While celebrating the Super Bowl with family tonight, Nik laughed and played, screamed and shouted, jumped and danced, giggled and whispered secrets. As I watched her run off down the hallway with one of her cousins, I heard her little sweet, sing songy toddler voice say, "Come on, let's hold hands," and reach out for her cousins hand to place in hers. And, I realized that I never wanted to forget her like this: so sweet, so pure, so innocent, so uninhibited;so unaffected by the world.
And, I just hope that she remains that way. Heaven help the person that trys to take that from her.
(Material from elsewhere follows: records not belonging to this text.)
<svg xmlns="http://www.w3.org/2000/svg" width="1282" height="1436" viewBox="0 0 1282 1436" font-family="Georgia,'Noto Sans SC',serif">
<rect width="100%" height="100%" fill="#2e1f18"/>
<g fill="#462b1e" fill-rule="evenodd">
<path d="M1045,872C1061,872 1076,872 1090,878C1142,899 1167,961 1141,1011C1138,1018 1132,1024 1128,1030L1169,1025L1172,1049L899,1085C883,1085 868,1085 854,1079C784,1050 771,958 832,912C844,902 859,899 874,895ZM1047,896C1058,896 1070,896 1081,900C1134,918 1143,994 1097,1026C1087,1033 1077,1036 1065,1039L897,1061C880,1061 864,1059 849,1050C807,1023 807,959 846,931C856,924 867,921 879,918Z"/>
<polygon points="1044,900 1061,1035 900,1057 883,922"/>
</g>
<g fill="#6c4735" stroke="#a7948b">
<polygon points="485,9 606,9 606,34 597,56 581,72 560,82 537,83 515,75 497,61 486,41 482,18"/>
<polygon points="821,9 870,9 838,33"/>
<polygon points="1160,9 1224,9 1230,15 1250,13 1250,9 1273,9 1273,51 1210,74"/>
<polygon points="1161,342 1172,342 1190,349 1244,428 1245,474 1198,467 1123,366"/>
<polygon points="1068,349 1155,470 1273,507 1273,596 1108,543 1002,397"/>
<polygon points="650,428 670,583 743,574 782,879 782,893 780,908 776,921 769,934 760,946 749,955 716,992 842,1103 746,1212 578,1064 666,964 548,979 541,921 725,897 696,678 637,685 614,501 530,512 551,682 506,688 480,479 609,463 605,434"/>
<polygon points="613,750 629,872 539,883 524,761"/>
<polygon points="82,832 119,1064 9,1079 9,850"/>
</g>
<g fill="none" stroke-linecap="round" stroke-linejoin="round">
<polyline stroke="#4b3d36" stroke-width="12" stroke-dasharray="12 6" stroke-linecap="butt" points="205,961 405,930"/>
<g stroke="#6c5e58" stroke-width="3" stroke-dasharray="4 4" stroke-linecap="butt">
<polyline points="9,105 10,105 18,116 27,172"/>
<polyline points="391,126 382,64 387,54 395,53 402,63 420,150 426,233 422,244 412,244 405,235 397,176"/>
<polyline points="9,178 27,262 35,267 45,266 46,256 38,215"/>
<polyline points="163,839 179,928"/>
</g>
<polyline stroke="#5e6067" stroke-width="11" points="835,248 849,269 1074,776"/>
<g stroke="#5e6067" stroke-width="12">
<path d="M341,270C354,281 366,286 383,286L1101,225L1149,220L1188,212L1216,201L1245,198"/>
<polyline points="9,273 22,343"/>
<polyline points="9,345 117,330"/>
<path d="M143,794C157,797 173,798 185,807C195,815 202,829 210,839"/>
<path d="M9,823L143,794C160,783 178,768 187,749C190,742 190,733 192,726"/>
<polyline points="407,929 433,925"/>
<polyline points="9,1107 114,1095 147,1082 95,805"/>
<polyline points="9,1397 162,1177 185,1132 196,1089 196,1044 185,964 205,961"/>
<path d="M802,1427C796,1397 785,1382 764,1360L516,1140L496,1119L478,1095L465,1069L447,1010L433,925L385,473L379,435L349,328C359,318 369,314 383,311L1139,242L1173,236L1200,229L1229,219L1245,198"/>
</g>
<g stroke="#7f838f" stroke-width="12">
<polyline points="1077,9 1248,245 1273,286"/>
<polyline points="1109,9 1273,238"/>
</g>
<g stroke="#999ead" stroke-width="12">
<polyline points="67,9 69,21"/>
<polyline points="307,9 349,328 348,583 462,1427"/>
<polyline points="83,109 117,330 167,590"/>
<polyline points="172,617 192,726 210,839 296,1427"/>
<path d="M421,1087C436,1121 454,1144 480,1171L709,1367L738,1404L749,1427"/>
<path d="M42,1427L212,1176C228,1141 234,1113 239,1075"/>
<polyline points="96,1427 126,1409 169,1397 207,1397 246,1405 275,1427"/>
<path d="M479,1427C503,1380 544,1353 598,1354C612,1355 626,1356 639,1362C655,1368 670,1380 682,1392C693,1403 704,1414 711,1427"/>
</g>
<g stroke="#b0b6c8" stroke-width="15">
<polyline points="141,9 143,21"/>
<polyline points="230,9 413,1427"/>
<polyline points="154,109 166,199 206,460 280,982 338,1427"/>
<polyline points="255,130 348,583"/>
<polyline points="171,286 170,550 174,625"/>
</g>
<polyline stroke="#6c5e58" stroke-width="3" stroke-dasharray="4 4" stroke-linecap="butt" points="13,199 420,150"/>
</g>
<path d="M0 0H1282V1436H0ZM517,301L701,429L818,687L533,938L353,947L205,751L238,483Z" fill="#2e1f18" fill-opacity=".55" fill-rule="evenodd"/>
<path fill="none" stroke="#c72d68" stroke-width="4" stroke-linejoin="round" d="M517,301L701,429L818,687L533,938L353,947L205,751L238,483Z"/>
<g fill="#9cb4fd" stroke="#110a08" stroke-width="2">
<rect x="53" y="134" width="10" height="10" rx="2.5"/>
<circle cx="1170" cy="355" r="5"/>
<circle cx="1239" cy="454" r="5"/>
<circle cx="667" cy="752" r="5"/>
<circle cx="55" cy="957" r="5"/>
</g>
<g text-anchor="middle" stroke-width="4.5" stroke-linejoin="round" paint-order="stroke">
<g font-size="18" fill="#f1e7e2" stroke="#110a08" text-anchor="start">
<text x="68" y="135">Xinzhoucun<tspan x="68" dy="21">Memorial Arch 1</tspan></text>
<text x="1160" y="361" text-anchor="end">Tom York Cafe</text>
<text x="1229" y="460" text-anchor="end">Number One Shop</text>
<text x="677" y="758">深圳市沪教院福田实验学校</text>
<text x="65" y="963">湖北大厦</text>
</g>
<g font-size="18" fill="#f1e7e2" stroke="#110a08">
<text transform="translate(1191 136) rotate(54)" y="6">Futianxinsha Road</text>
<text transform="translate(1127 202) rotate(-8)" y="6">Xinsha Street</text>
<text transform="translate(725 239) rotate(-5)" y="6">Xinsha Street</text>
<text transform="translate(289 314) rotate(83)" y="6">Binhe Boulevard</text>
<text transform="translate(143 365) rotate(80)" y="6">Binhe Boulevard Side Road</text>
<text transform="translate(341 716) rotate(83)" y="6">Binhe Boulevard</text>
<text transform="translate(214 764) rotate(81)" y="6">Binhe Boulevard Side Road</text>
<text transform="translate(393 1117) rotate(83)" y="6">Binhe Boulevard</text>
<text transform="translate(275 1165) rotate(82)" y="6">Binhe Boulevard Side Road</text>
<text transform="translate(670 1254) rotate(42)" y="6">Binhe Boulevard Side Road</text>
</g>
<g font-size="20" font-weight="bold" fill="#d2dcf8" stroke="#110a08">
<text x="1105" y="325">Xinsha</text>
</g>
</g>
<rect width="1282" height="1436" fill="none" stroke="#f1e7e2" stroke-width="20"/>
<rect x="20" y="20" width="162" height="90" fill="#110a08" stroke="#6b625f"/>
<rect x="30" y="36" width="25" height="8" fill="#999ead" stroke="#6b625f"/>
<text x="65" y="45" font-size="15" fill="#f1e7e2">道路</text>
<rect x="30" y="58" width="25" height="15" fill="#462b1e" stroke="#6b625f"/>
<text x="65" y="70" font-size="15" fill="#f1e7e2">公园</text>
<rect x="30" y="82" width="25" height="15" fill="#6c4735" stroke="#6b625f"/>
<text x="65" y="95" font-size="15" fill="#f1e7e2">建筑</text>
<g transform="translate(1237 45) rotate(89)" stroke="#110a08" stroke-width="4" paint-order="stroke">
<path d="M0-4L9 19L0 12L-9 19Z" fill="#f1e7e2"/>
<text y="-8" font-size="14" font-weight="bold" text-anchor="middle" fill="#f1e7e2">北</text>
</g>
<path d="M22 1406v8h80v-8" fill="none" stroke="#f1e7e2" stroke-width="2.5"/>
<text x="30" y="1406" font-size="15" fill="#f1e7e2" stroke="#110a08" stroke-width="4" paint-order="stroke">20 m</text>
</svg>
I just pray that I don't ever do anything myself to take any of that glistening hope And innocence away from her. Some days she pushes me to my limits, and I am the first to admit, I am not a patient person. I wish I was. I feel as though God gave me children so that I may learn patience, but it is not an easy task for me. Very often, I find myself silently, and aloud sometimes, "God, grant me patience." I want so much to be that guiding strength for her, to be her Rock.
Having children has taught me so much about the kind of mother I want to be to my children, and the kind of mother I know I don't want to be. Everyday I am ever aware of how my words and actions are affecting her and shaping her life. You catch yourself, and wonder what is the right way to approach this situation, what are the right words, the proper explanation; what is the lesson to be learned? Children are walking reflections of our words and actions. Some days I feel like a puppeteer. I hold the strings, and which way I pull them, inexplicably, I know that I determine the course of action and sequence. It's a terrifying realization that we hold so much power. There are some days, I'm terrified that I do. And there are days, I wish I had pulled them in a different direction.
But, I know that each day brings a new opportunity to start fresh, and I am grateful for each day that I have with them. I feel as though, with each new day, I have a little more patience, a little more insight, a little more love to give. And, I know each day I love a little more, each day I carve out a little more time, that there are that many more giggles, that many more cuddles, that many more snuggles, and that many more, "I love you, moms'." And those are the moments that make it up a life.